Friday, October 30, 2009

Defamation

If it weren’t so sad, and if it didn’t have the potential to really negatively impact my life, the action of Butler’s public relations department would be incredibly funny. Apparently, when people write to the president or to a member of the Board of Trustees at Butler questioning their actions in The True BU fiasco, a form letter is immediately dispatched. That form letter, according to my attorney, is a textbook case of defamation.


Marcia Dowell, executive director of university relations, is comfortable making the following statement: “Please know that in the fall of 2008, an internet web blog – True BU - published communications that included defamation, threats, harassment, and intimidation, directly harming the honesty, integrity, and professional reputation of Butler University and several of its administrators.”


I challenge anyone to find anything I wrote in The True BU that could even be remotely construed as a threat. Indeed, when raising the specter of a threat, the only words the president keeps citing come from a fragment of a sentence which he acknowledges he has no evidence I wrote. And I keep assuring everyone that I didn’t write it.


But Butler University is apparently comfortable telling everyone that my blog made threats. And they’re comfortable saying that my words harmed the reputation of Butler University and several of its administrators. As Barry Lynn, executive director of Americans United for Separation of Church and State, noted on his radio show on Wednesday, there’s certainly no evidence that anyone was harmed by what I had to say in The True BU. Did I make them uncomfortable by bringing their actions to the public? Did it annoy them that I demonstrated the repeated inconsistencies with what the administration said and what they did? Absolutely – but all of that falls well within the bounds of acceptable speech. My blog was not defamatory: They couldn’t prove it in court, and now they’re trying to tell anyone who asks about it that it was. As I said, every lawyer I have asked has been certain that the only defamation in this entire ordeal is what Butler is saying about me.

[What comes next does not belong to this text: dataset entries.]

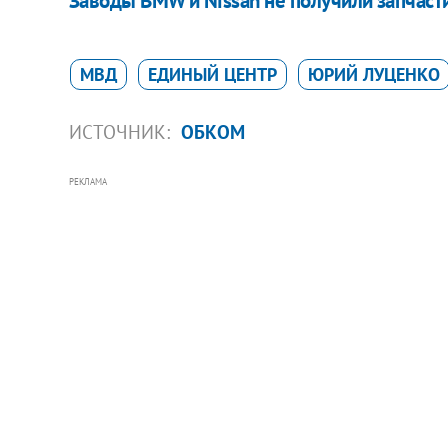
Заводы BMW и Nissan не получили запчасти
МВД
ЕДИНЫЙ ЦЕНТР
ЮРИЙ ЛУЦЕНКО
ИСТОЧНИК:
ОБКОМ
РЕКЛАМА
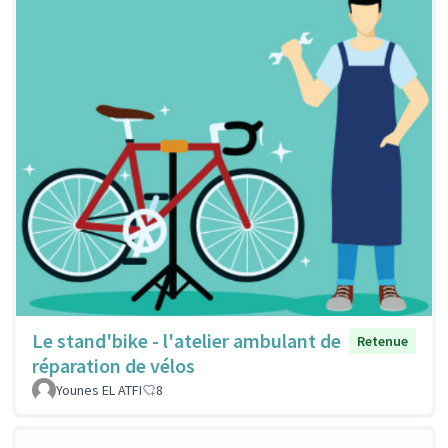
Le stand'bike - l'atelier ambulant de
Retenue
réparation de vélos
Younes EL ATFI
8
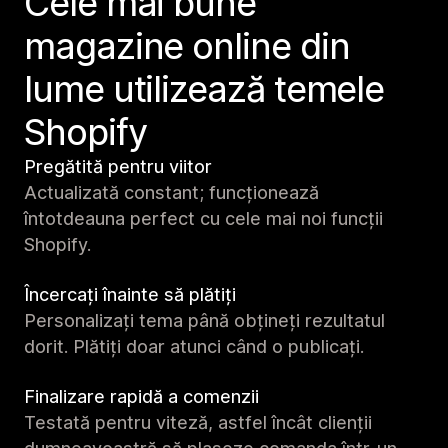
Cele mai bune
magazine online din
lume utilizează temele
Shopify
Pregătită pentru viitor
Actualizată constant; funcționează
întotdeauna perfect cu cele mai noi funcții
Shopify.
Încercați înainte să plătiți
Personalizați tema până obțineți rezultatul
dorit. Plătiți doar atunci când o publicați.
Finalizare rapidă a comenzii
Testată pentru viteză, astfel încât clienții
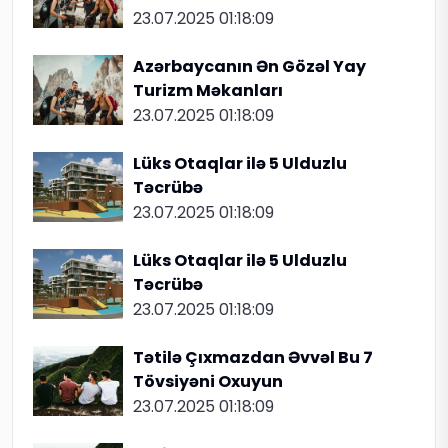
23.07.2025 01:18:09
Azərbaycanın Ən Gözəl Yay
Turizm Məkanları
23.07.2025 01:18:09
Lüks Otaqlar ilə 5 Ulduzlu
Təcrübə
23.07.2025 01:18:09
Lüks Otaqlar ilə 5 Ulduzlu
Təcrübə
23.07.2025 01:18:09
Tətilə Çıxmazdan Əvvəl Bu 7
Tövsiyəni Oxuyun
23.07.2025 01:18:09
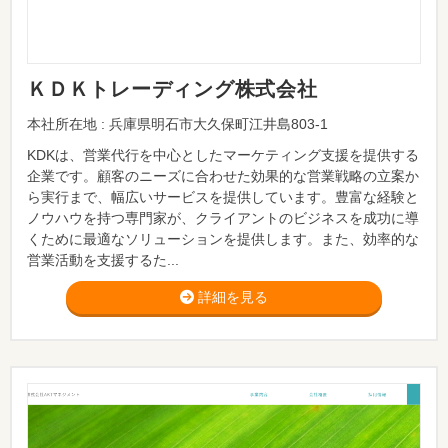
ＫＤＫトレーディング株式会社
本社所在地 : 兵庫県明石市大久保町江井島803-1
KDKは、営業代行を中心としたマーケティング支援を提供する
企業です。顧客のニーズに合わせた効果的な営業戦略の立案か
ら実行まで、幅広いサービスを提供しています。豊富な経験と
ノウハウを持つ専門家が、クライアントのビジネスを成功に導
くために最適なソリューションを提供します。また、効率的な
営業活動を支援するた...
詳細を見る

Even this afternoon, the chair of the board of trustees issued a statement about the case in which he said that "The Trustees also reaffirm Butler’s pledge to provide for the safety and welfare of its students, administration, faculty and staff." What do my concerns about administrative abuses of power have to do with the safety and welfare of anyone on campus? Why does everyone associated with the Butler administration want to turn every criticism into a physical threat? Could it be that they have no credible response to the criticism itself?